List every heading in the forum thread on a nonlinear inequality below that begins with the word "Answer."

Page excerpt:
········
Question

Please help with this nonlinear inequality

Answer 1

\[(4x-28)/[(x-5)(x+2)]≥2

Answer 2

I got (-2x^2+12x-18)/[(x-5)(x+1)] but it was a little off

Answer 3

Wow I can't believe this, I accidentally wrote down a 2 instead of a 1. I really appreciate if you tried helping me though, I see my mistake.

Answer 4

First of all, do some algebra.

\(\dfrac{4x-28}{(x-5)(x+2)} \ge 2\) is the same as \(\dfrac{2x-14}{(x-5)(x+2)} \ge 1\)

Couple of ways to proceed.

#1 - Note that the Rational Function on the left has an horizontal asymptote at y = 0. This can be an important thing to note. If we are approaching the asymptote from the top, it will eventually get below y = 1 and never come back. Also, if we are approaching from the bottom, it will not ever get all the way up to y = 1.

As that may not be enough information, we might need a little more algebra.

\(\dfrac{2x-14}{(x-5)(x+2)} \ge 1\)

\(\dfrac{2x-14}{(x-5)(x+2)} - 1 \ge 0\)
········
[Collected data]
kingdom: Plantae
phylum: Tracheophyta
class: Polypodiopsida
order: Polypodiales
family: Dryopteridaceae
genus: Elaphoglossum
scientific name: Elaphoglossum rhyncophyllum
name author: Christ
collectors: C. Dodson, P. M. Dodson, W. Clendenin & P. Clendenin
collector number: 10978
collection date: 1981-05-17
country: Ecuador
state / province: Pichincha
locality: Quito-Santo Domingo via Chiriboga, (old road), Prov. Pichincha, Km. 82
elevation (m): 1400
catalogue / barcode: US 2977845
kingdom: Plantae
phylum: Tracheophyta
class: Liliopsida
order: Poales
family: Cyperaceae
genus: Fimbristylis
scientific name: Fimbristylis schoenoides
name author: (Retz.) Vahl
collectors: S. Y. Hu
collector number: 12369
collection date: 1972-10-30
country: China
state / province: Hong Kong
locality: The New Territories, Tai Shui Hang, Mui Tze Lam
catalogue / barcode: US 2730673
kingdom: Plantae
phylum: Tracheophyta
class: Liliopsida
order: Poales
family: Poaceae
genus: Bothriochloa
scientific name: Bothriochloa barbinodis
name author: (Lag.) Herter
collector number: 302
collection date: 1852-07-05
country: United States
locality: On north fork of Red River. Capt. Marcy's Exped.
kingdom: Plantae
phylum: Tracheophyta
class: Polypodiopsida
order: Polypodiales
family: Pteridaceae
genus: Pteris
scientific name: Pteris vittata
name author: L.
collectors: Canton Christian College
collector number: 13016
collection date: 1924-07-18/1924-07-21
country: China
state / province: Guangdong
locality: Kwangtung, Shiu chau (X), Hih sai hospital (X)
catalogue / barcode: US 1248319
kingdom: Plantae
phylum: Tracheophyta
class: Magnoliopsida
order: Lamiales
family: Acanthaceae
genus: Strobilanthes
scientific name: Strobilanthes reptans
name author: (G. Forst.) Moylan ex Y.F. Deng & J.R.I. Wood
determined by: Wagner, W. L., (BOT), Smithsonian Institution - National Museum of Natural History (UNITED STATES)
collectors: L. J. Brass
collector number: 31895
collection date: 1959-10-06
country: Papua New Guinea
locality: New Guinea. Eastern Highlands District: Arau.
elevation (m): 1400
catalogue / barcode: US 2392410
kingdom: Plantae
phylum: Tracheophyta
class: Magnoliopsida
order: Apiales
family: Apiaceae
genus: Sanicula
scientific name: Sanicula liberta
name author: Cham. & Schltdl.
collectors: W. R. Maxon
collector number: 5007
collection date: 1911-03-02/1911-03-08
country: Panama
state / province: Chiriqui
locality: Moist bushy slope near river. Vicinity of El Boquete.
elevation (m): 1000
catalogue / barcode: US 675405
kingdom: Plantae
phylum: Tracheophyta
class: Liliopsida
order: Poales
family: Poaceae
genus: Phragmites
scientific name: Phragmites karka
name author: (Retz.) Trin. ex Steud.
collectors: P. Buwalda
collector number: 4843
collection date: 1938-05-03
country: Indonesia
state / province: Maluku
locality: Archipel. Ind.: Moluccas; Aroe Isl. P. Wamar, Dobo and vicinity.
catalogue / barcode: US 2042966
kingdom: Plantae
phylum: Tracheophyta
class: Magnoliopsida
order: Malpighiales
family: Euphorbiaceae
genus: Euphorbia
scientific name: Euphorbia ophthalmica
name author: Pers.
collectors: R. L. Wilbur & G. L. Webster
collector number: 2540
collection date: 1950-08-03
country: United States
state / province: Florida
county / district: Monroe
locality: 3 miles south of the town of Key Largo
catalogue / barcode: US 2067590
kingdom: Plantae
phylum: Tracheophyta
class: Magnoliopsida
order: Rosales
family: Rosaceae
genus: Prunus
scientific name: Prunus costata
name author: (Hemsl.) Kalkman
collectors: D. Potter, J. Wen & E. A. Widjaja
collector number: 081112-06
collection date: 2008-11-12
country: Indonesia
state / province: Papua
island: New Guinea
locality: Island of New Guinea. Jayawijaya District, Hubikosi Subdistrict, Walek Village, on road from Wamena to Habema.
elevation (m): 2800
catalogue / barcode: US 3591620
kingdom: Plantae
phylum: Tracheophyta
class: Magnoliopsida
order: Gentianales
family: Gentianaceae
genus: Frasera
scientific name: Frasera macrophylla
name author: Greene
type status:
········
Written response:
Answer 1
Answer 2
Answer 3
Answer 4